Premis Cerita dan Gameplay Redfall : Kota yang Terperangkap dalam Kegelapan
Kisah Redfall berlatar di sebuah kota pulau fiksi di Massachusetts, yang diserang oleh sekelompok vampir. Para vampir ini berhasil memblokir matahari dan mengisolasi pulau dari dunia luar, menjebak para penduduk di dalamnya. Pemain dapat memilih dari empat karakter yang memiliki latar belakang dan kemampuan unik, mulai dari insinyur tempur hingga paranormal investigator. Misi utama mereka adalah mengalahkan para vampir, mengungkap asal-usul mereka, dan mengembalikan cahaya ke kota.
Elemen utama dari gameplay Redfall meliputi:
- Kooperatif FPS dengan Elemen RPG: Game ini dirancang untuk dimainkan secara kooperatif hingga empat pemain. Setiap karakter memiliki pohon skill dan kemampuan unik yang dapat dikombinasikan untuk mengalahkan musuh.
- Dunia Terbuka yang Indah tapi Kosong: Secara visual, kota Redfall memiliki desain yang atmosferis. Namun, dunia terbukanya terasa kosong dan kurang interaktif, dengan sedikit hal menarik untuk ditemukan di luar misi-misi utama.
- Sistem Looter Shooter yang Sederhana: Pemain akan mengumpulkan senjata dan gear dengan tingkat kelangkaan yang berbeda. Namun, sistem loot ini dikritik karena kurangnya variasi dan efek yang tidak signifikan, membuatnya terasa tidak memuaskan.
Baca juga : Dangerous Driving: Sensasi Balap Penuh Adrenalin by Raja Botak
Penerimaan Kritis dan Masalah yang Menggangu
Redfall menghadapi kritik keras sejak hari pertama perilisannya. Skor Metacritic yang rendah dan ulasan negatif menyoroti berbagai masalah yang ada di dalam game.
- Masalah Teknis: Game ini diluncurkan dengan berbagai masalah teknis serius, seperti frame rate yang tidak stabil, bug, dan glitch yang sering mengganggu permainan.
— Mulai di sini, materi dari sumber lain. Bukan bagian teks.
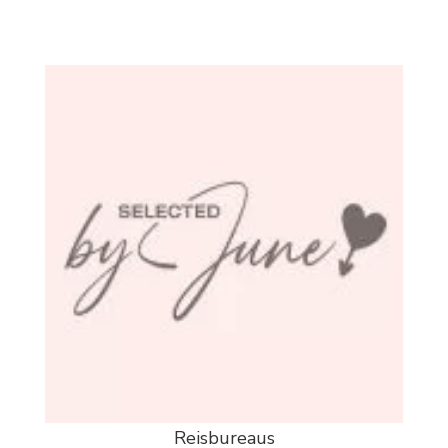
Reisbureaus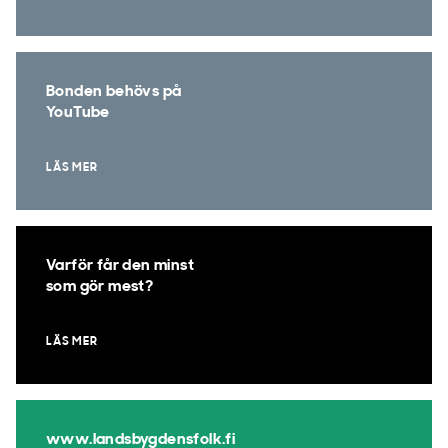
Bonden behövs på
YouTube
LÄS MER
Varför får den minst
som gör mest?
LÄS MER
www.landsbygdensfolk.fi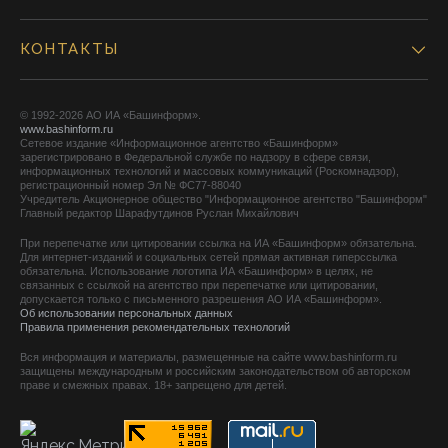
КОНТАКТЫ
© 1992-2026 АО ИА «Башинформ».
www.bashinform.ru
Сетевое издание «Информационное агентство «Башинформ»
зарегистрировано в Федеральной службе по надзору в сфере связи,
информационных технологий и массовых коммуникаций (Роскомнадзор),
регистрационный номер Эл № ФС77-88040
Учредитель Акционерное общество "Информационное агентство "Башинформ"
Главный редактор Шарафутдинов Руслан Михайлович
При перепечатке или цитировании ссылка на ИА «Башинформ» обязательна.
Для интернет-изданий и социальных сетей прямая активная гиперссылка
обязательна. Использование логотипа ИА «Башинформ» в целях, не
связанных с ссылкой на агентство при перепечатке или цитировании,
допускается только с письменного разрешения АО ИА «Башинформ».
Об использовании персональных данных
Правила применения рекомендательных технологий
Вся информация и материалы, размещенные на сайте www.bashinform.ru
защищены международным и российским законодательством об авторском
праве и смежных правах. 18+ запрещено для детей.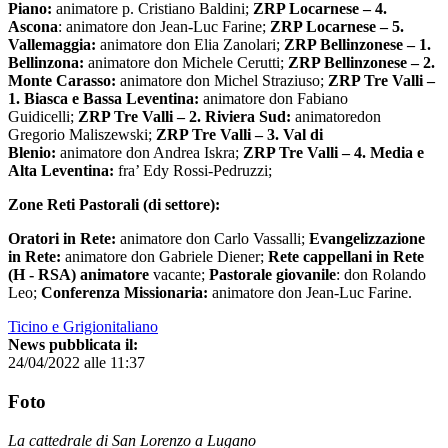
Piano:
animatore p. Cristiano Baldini;
ZRP Locarnese – 4.
Ascona
: animatore don Jean-Luc Farine;
ZRP Locarnese – 5.
Vallemaggia:
animatore don Elia Zanolari;
ZRP Bellinzonese – 1.
Bellinzona:
animatore don Michele Cerutti;
ZRP Bellinzonese – 2.
Monte Carasso:
animatore don Michel Straziuso;
ZRP Tre Valli –
1. Biasca e Bassa Leventina:
animatore don Fabiano
Guidicelli;
ZRP Tre Valli – 2. Riviera Sud:
animatoredon
Gregorio Maliszewski;
ZRP Tre Valli – 3. Val di
Blenio:
animatore don Andrea Iskra;
ZRP Tre Valli – 4. Media e
Alta Leventina:
fra’ Edy Rossi-Pedruzzi;
Zone Reti Pastorali (di settore):
Oratori in Rete:
animatore don Carlo Vassalli;
Evangelizzazione
in Rete:
animatore don Gabriele Diener;
Rete cappellani in Rete
(H - RSA) animatore
vacante;
Pastorale giovanile
: don Rolando
Leo;
Conferenza Missionaria:
animatore don Jean-Luc Farine.
Ticino e Grigionitaliano
News pubblicata il:
24/04/2022 alle 11:37
Foto
La cattedrale di San Lorenzo a Lugano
- AI Musuh yang Buruk: Kecerdasan buatan (AI) musuh di Redfall dinilai sangat buruk. Vampir dan para kultis seringkali bertindak secara tidak terduga, gagal bereaksi terhadap serangan, dan memiliki pola pergerakan yang kaku.
- Misi yang Repetitif: Banyak misi di dalam game terasa repetitif dan kurang inovatif. Ini menciptakan pengalaman bermain yang monoton dan membosankan, terutama saat bermain solo.
- Kurangnya Sentuhan Khas Arkane: Para kritikus dan penggemar Arkane merasa bahwa Redfall kehilangan identitas khas studio tersebut. Dibandingkan dengan kebebasan dan desain level yang cerdas di Dishonored atau Prey, Redfall terasa seperti shooter generik dengan ide-ide yang belum matang.
Meskipun begitu, beberapa pemain menemukan kesenangan saat bermain Redfall dengan teman, di mana humor dan pengalaman bersama bisa menutupi kekurangan-kekurangan game. Namun, bagi sebagian besar, Redfall tetap menjadi pelajaran pahit tentang bagaimana harapan Raja Botak yang tinggi dapat berujung pada kekecewaan besar.